The problem:
Below are entries; output exactly the lines from the one with "Leughadh: Use a" to the one with "bring about change", both included, and nothing else.

(Extracted page text data)
"""
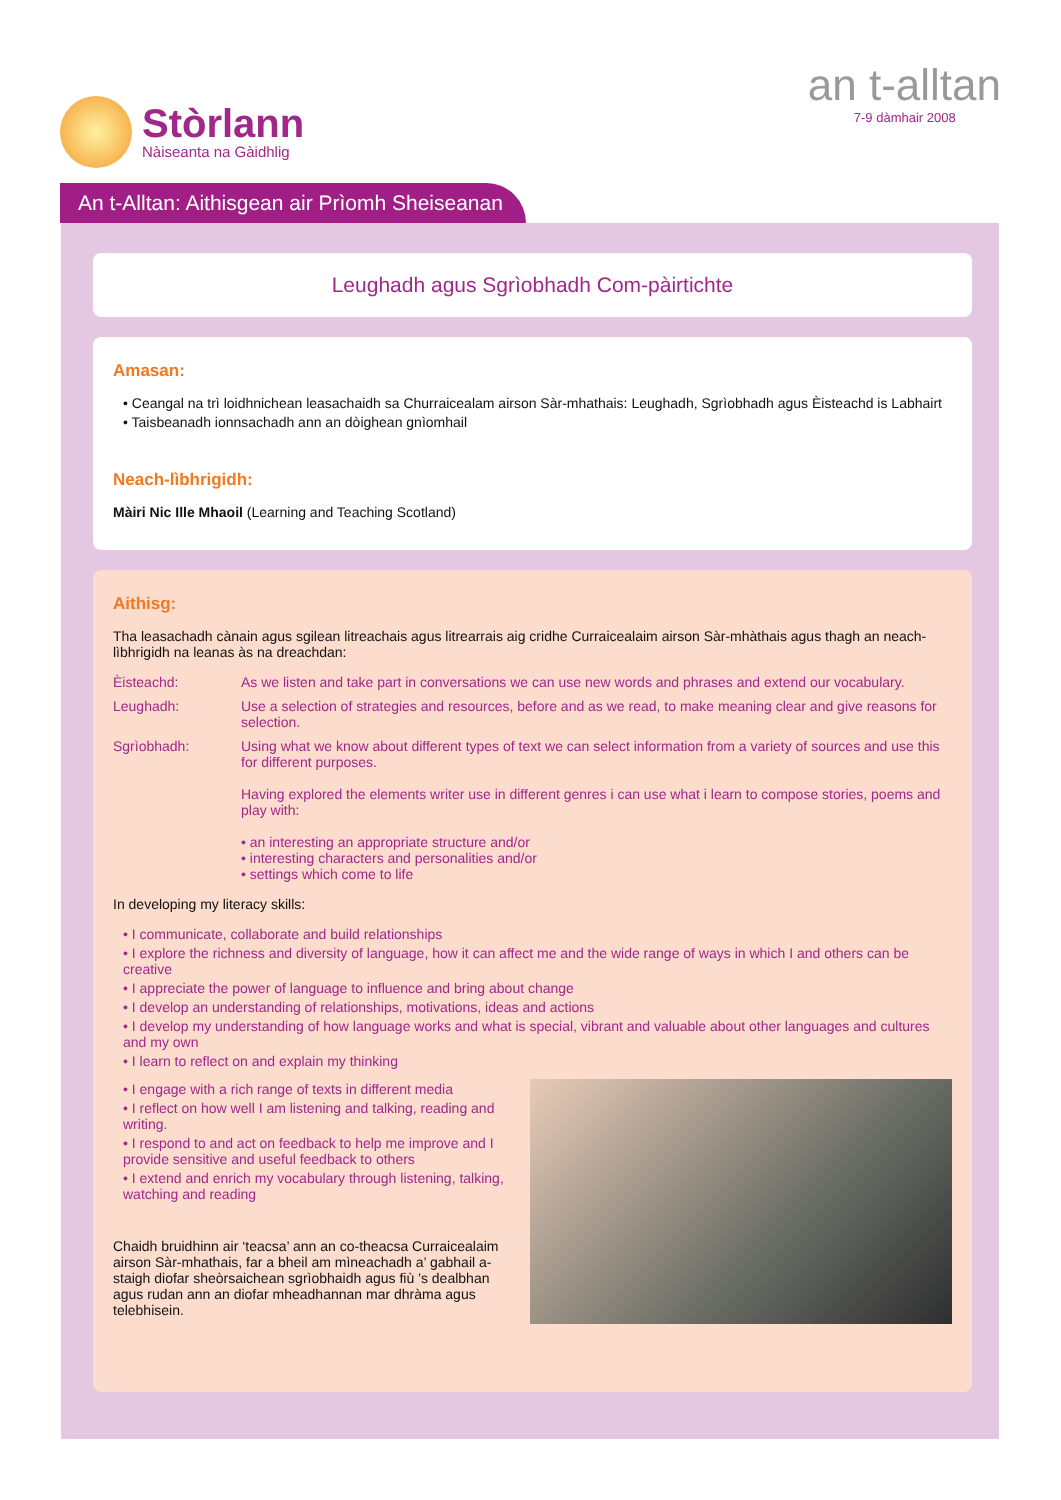Stòrlann
Nàiseanta na Gàidhlig
an t-alltan
7-9 dàmhair 2008
An t-Alltan: Aithisgean air Prìomh Sheiseanan
Leughadh agus Sgrìobhadh Com-pàirtichte
Amasan:
• Ceangal na trì loidhnichean leasachaidh sa Churraicealam airson Sàr-mhathais: Leughadh, Sgrìobhadh agus Èisteachd is Labhairt
• Taisbeanadh ionnsachadh ann an dòighean gnìomhail
Neach-lìbhrigidh:
Màiri Nic Ille Mhaoil (Learning and Teaching Scotland)
Aithisg:
Tha leasachadh cànain agus sgilean litreachais agus litrearrais aig cridhe Curraicealaim airson Sàr-mhàthais agus thagh an neach-lìbhrigidh na leanas às na dreachdan:
Èisteachd: As we listen and take part in conversations we can use new words and phrases and extend our vocabulary.
Leughadh: Use a selection of strategies and resources, before and as we read, to make meaning clear and give reasons for selection.
Sgrìobhadh: Using what we know about different types of text we can select information from a variety of sources and use this for different purposes.
Having explored the elements writer use in different genres i can use what i learn to compose stories, poems and play with:
• an interesting an appropriate structure and/or
• interesting characters and personalities and/or
• settings which come to life
In developing my literacy skills:
• I communicate, collaborate and build relationships
• I explore the richness and diversity of language, how it can affect me and the wide range of ways in which I and others can be creative
• I appreciate the power of language to influence and bring about change
• I develop an understanding of relationships, motivations, ideas and actions
• I develop my understanding of how language works and what is special, vibrant and valuable about other languages and cultures and my own
• I learn to reflect on and explain my thinking
• I engage with a rich range of texts in different media
• I reflect on how well I am listening and talking, reading and writing.
• I respond to and act on feedback to help me improve and I provide sensitive and useful feedback to others
• I extend and enrich my vocabulary through listening, talking, watching and reading
Chaidh bruidhinn air ‘teacsa’ ann an co-theacsa Curraicealaim airson Sàr-mhathais, far a bheil am mìneachadh a’ gabhail a-staigh diofar sheòrsaichean sgrìobhaidh agus fiù ’s dealbhan agus rudan ann an diofar mheadhannan mar dhràma agus telebhisein.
"""
Response to this task:
Leughadh: Use a selection of strategies and resources, before and as we read, to make meaning clear and give reasons for selection.
Sgrìobhadh: Using what we know about different types of text we can select information from a variety of sources and use this for different purposes.
Having explored the elements writer use in different genres i can use what i learn to compose stories, poems and play with:
• an interesting an appropriate structure and/or
• interesting characters and personalities and/or
• settings which come to life
In developing my literacy skills:
• I communicate, collaborate and build relationships
• I explore the richness and diversity of language, how it can affect me and the wide range of ways in which I and others can be creative
• I appreciate the power of language to influence and bring about change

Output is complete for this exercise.